◆ Text passage ◆
But that moment alone in my car was easy.

I was surprised by my smile, yes, but even more than that, I was surprised to find that I was actually just enjoying my own company.

And I turned to Jesus and said, “Do you see this, Lord? I’m smiling!” And I know He was smiling too because yes, of course He saw.

And yesterday on my walk, I cried. I walked and walked and at one point I felt my chin begin to shake and my eyes filled with tears and I just let it happen. Because I was safe. It was safe to feel, walking alone down that neighborhood street as the sun set, with Truth coming through my earbuds and into my soul. It was safe. And important.

And I got home and I was tired. It wasn’t even 9:00 yet, but I showered and went to my room and I slept. I slept really well.

And that’s life, isn’t it? To make space for yourself to exist as a person with physical and emotional and spiritual needs, and not just as a doer- the one responsible for getting out of bed in the morning to an alarm and making it through your to-do list for the day.

I’m having to consciously take care of myself in this season. I don’t have another choice. I have to over and over again sit my heart down and say, “You matter.”

My job matters, yes, but that’s an easy fact to accept. The world won’t try to convince you that your job doesn’t matter because your job is how you get paid and keep a roof over your head. And I’m blessed to have my job matter for much deeper reasons than that. But still, believing my job matters isn’t the struggle because my job is where I am a doer. And doers, productivity, those things always count as far as society is concerned.

It’s the heart stuff, the feelings and experiences that the world shrugs at. Because it’s there that you are just you, not as a doer but as a human being.

And if you wait for the world to say, “Yes, that thing you experienced? It matters! And the things you’re feeling? They matter too!” you might be waiting a long time.

And even if you’re lucky enough to have someone in your life to say those things matter, as I am, having someone to validate your pain is only one of the steps in healing it.

And there’s danger in that, too, I’ve come to learn. Wanting people to validate your pain isn’t a bad thing, I don’t think, but it can become a hiding place. A source of comfort. And when that happens, you keep running back for the reminder that it mattered.

◆ Material provided ◆
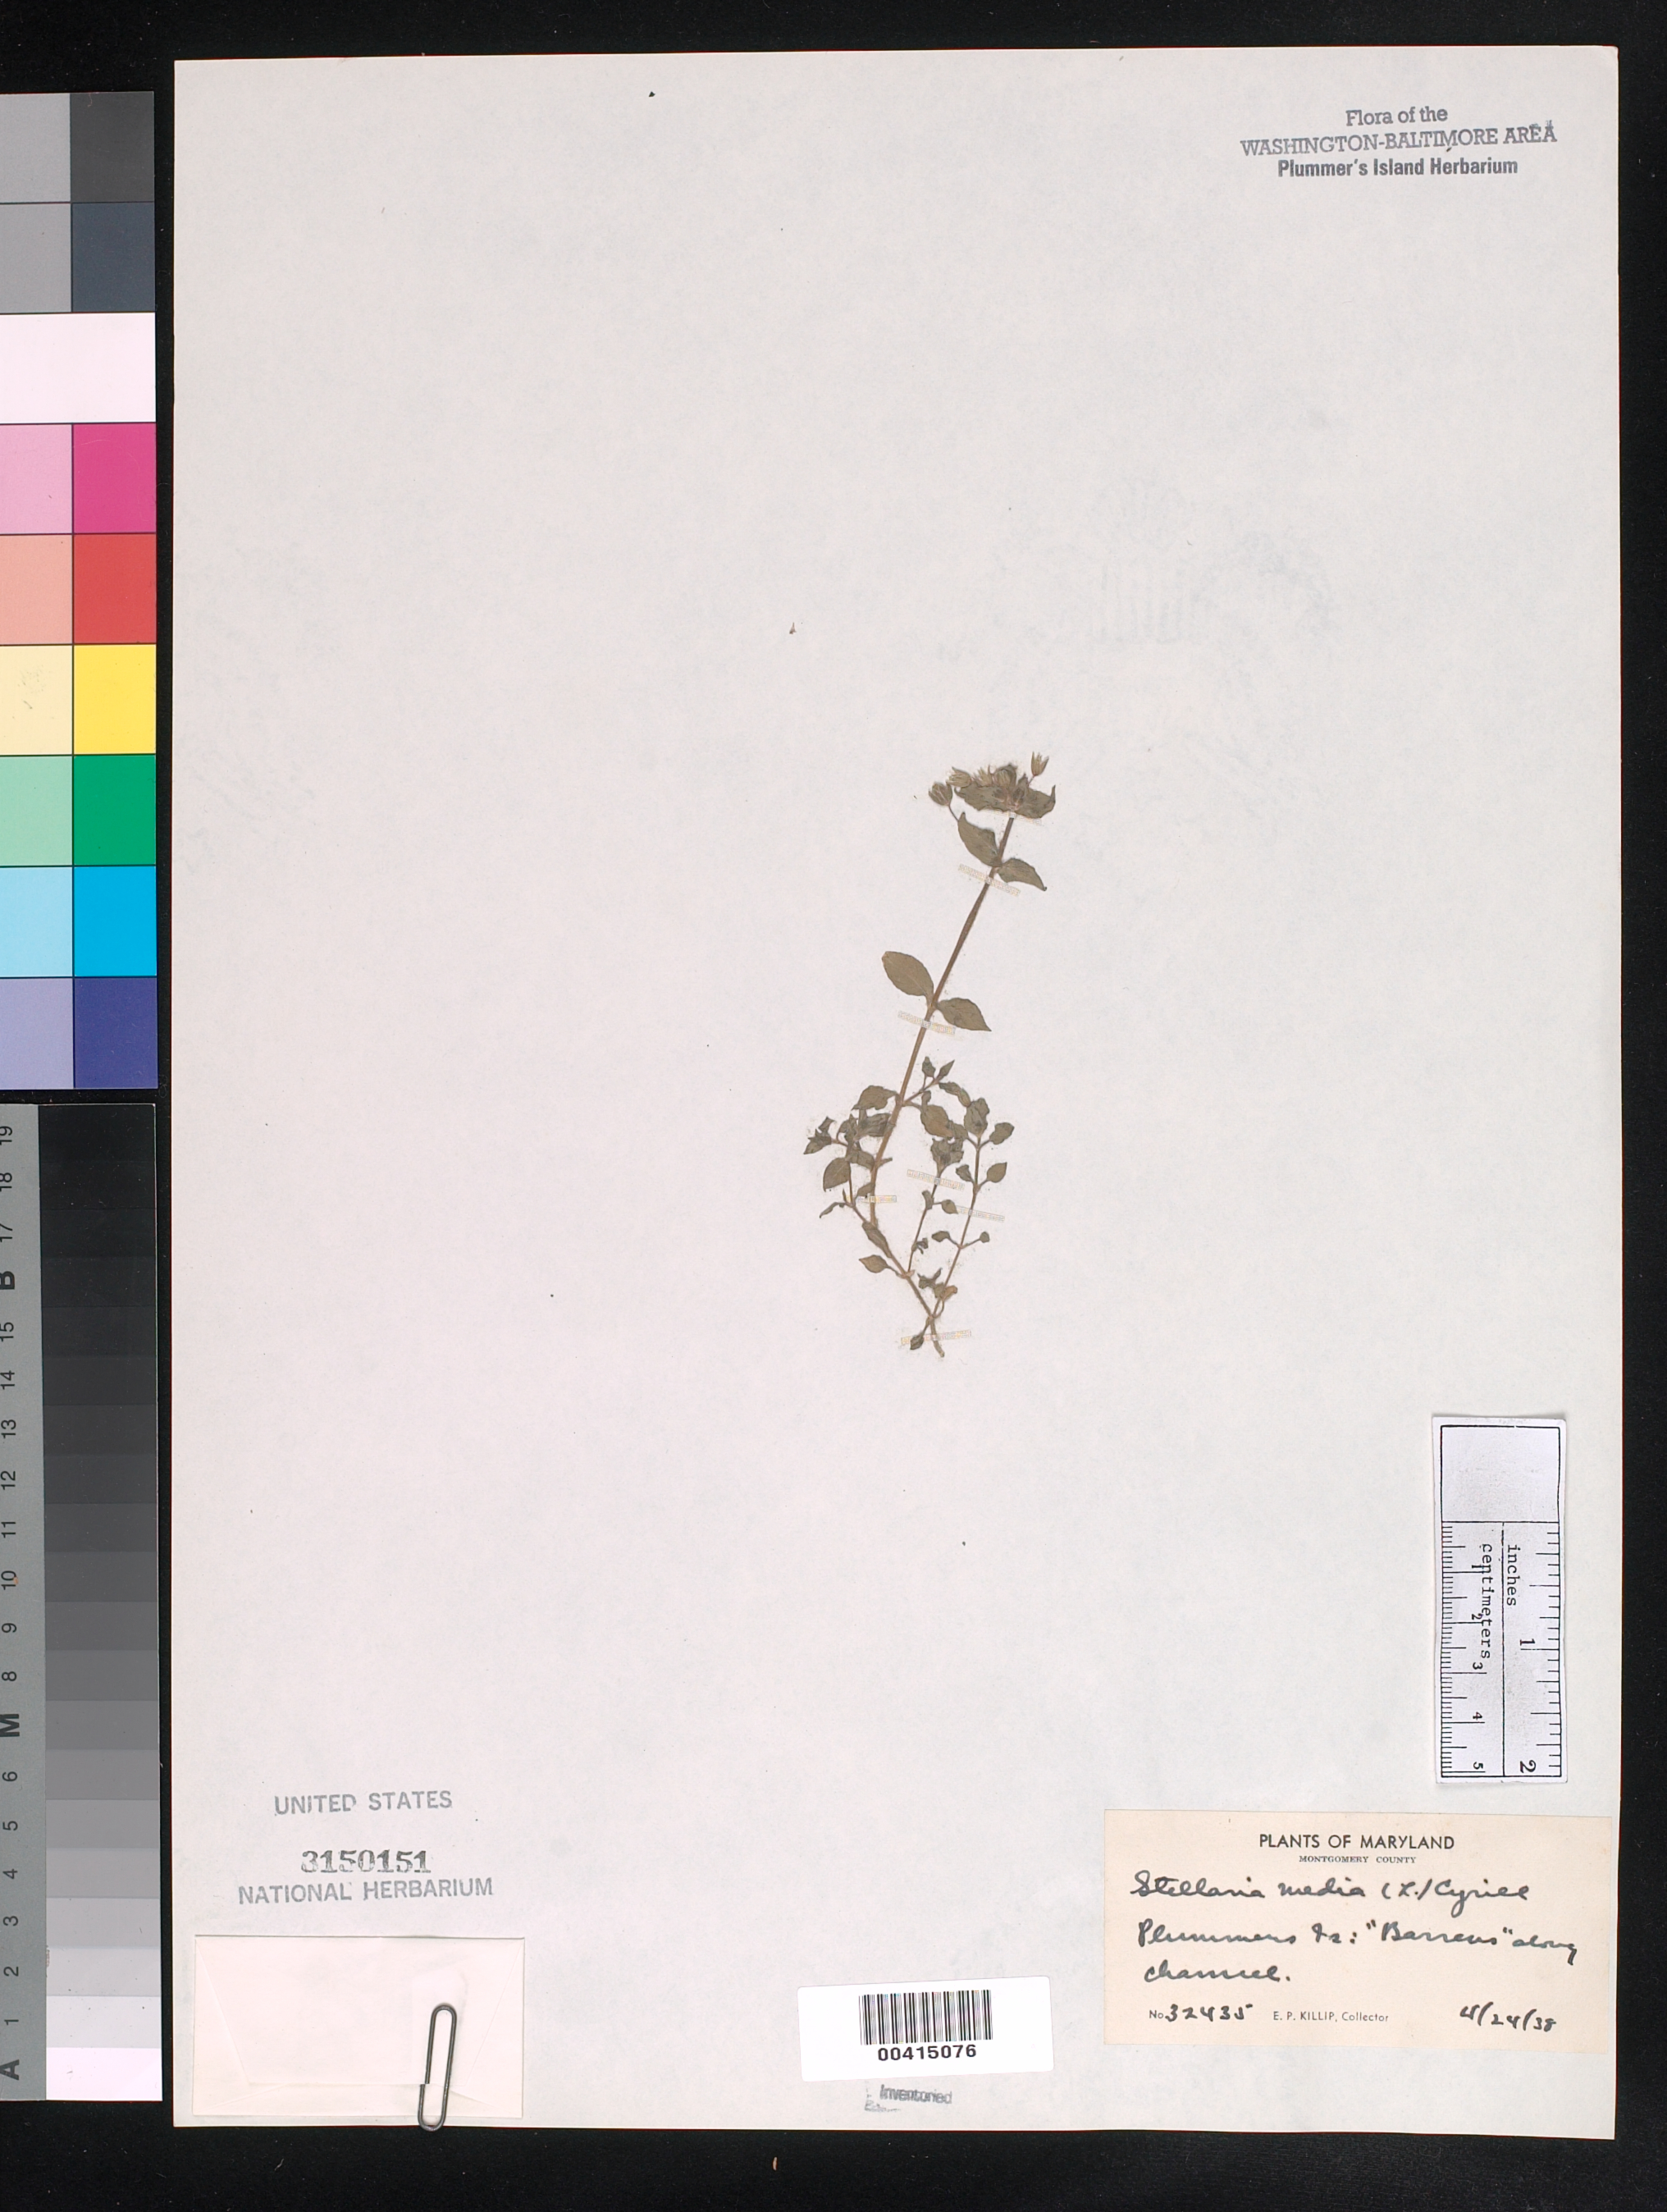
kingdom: Plantae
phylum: Tracheophyta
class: Magnoliopsida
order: Caryophyllales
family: Caryophyllaceae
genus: Stellaria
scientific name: Stellaria media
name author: (L.) Vill.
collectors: E. P. Killip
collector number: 32435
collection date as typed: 24 Apr 1938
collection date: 1938-04-24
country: United States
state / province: Maryland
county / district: Montgomery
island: Plummers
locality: Plummer's Island; "barrens" along channel C. & O. Canal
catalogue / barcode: US 3150151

◆ Work instructions ◆
Copy the passage about self-care above word for word, starting at the words "And I got home" and ending after the words "for the day.".

◆ The reply ◆
And I got home and I was tired. It wasn’t even 9:00 yet, but I showered and went to my room and I slept. I slept really well.

And that’s life, isn’t it? To make space for yourself to exist as a person with physical and emotional and spiritual needs, and not just as a doer- the one responsible for getting out of bed in the morning to an alarm and making it through your to-do list for the day.